Requirement 1:
Answer each question from the forum thread about new wheels and tires, one line per answer, marked (a), (b), (c):
(a) Which company did the original poster's friend say would custom make wheels to fit the hubs?
(b) Besides offset, what does SANDU002 advise researching?
(c) Which two wheel brands does ROBSGTO suggest checking out in the final post?
Requirement 2: Transcribe part of the wheels-and-tires thread. Begin at the words "Glad you changed" and stop after "good on a Goat.".

Passage:

# new wheels/tires



## 04 5gto7 (Mar 25, 2009)

i want to get a new set of wheels for my '04 but i don't like the styles that fit the stock bolt circle. i really like the torq thrusts from american racing and other 'muscular' looking wheels. a friend told me that american racing will custom make wheels to fit ur hubs. does anyone know is this true?


----------



## SANDU002 (Oct 13, 2004)

Be prepared to pay big $$$$. You should also research for info on wheel size and style for offset and tire size.


----------



## ROBSGTO (Jul 6, 2008)

04 5gto7 said:


> i want to get a new set of wheels for my '04 but i don't like the styles that fit the stock bolt circle. i really like the torq thrusts from american racing and other 'muscular' looking wheels. a friend told me that american racing will custom make wheels to fit ur hubs. does anyone know is this true?


Please don't buy the Torq Thrusts,they look gay on a GTO IMO.They belong on a gay car..........the Mustang.lol


----------



## caryabhi11 (Apr 2, 2009)

Yeah! It is costly.


----------



## mdbomgoat (Feb 24, 2009)

Cost is going to kill you! Those things are ugly, do your research and you will find better.


----------



## 04 5gto7 (Mar 25, 2009)

aright thanks guys


----------



## 04 5gto7 (Mar 25, 2009)

ROBSGTO said:


> Please don't buy the Torq Thrusts,they look gay on a GTO IMO.They belong on a gay car..........the Mustang.lol


Yeah i kind of figured out later that those wouldn't look so good on that body syle, but im not gonna do anything just yet i was just kickin around some ideas


----------



## ROBSGTO (Jul 6, 2008)

04 5gto7 said:


> Yeah i kind of figured out later that those wouldn't look so good on that body syle, but im not gonna do anything just yet i was just kickin around some ideas


Glad you changed your mind,I think they look funny on a GTO.

CCWs look great,but are very costly. Check out Ruff Racing and TSW wheels,they have some that look good on a Goat.

Information supplied:

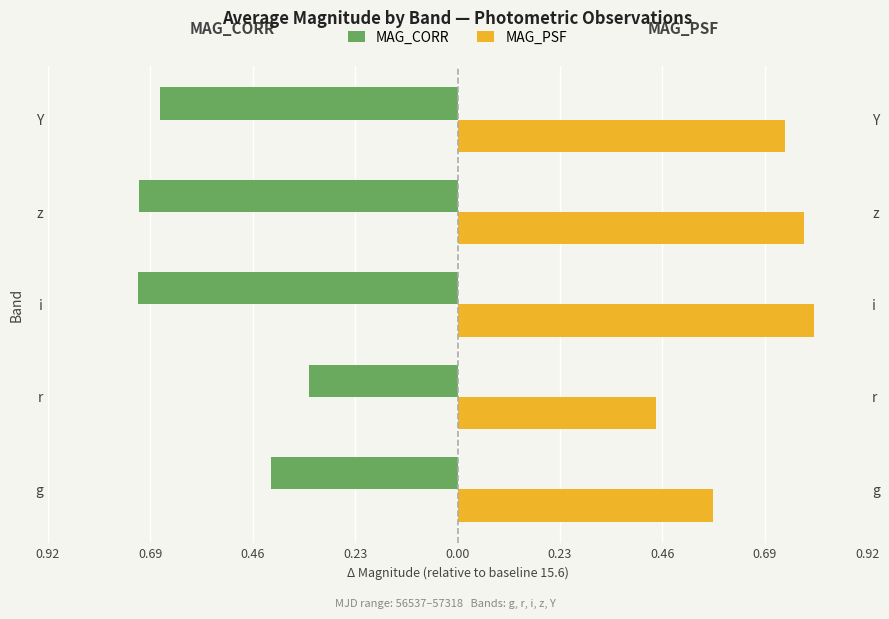

The value of MAG_PSF at r is 0.3. True or false?

False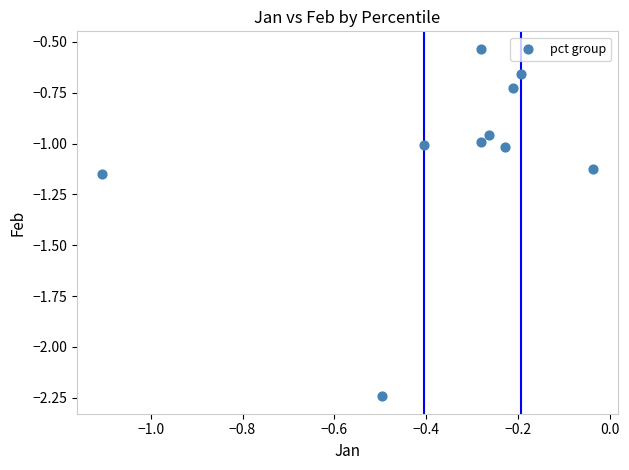

What is the range of X values (max minus min)?

1.1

Written answer 1:
(a) American Racing.
(b) Wheel size and style, and tire size.
(c) Ruff Racing and TSW.

Written answer 2:
Glad you changed your mind,I think they look funny on a GTO.

CCWs look great,but are very costly. Check out Ruff Racing and TSW wheels,they have some that look good on a Goat.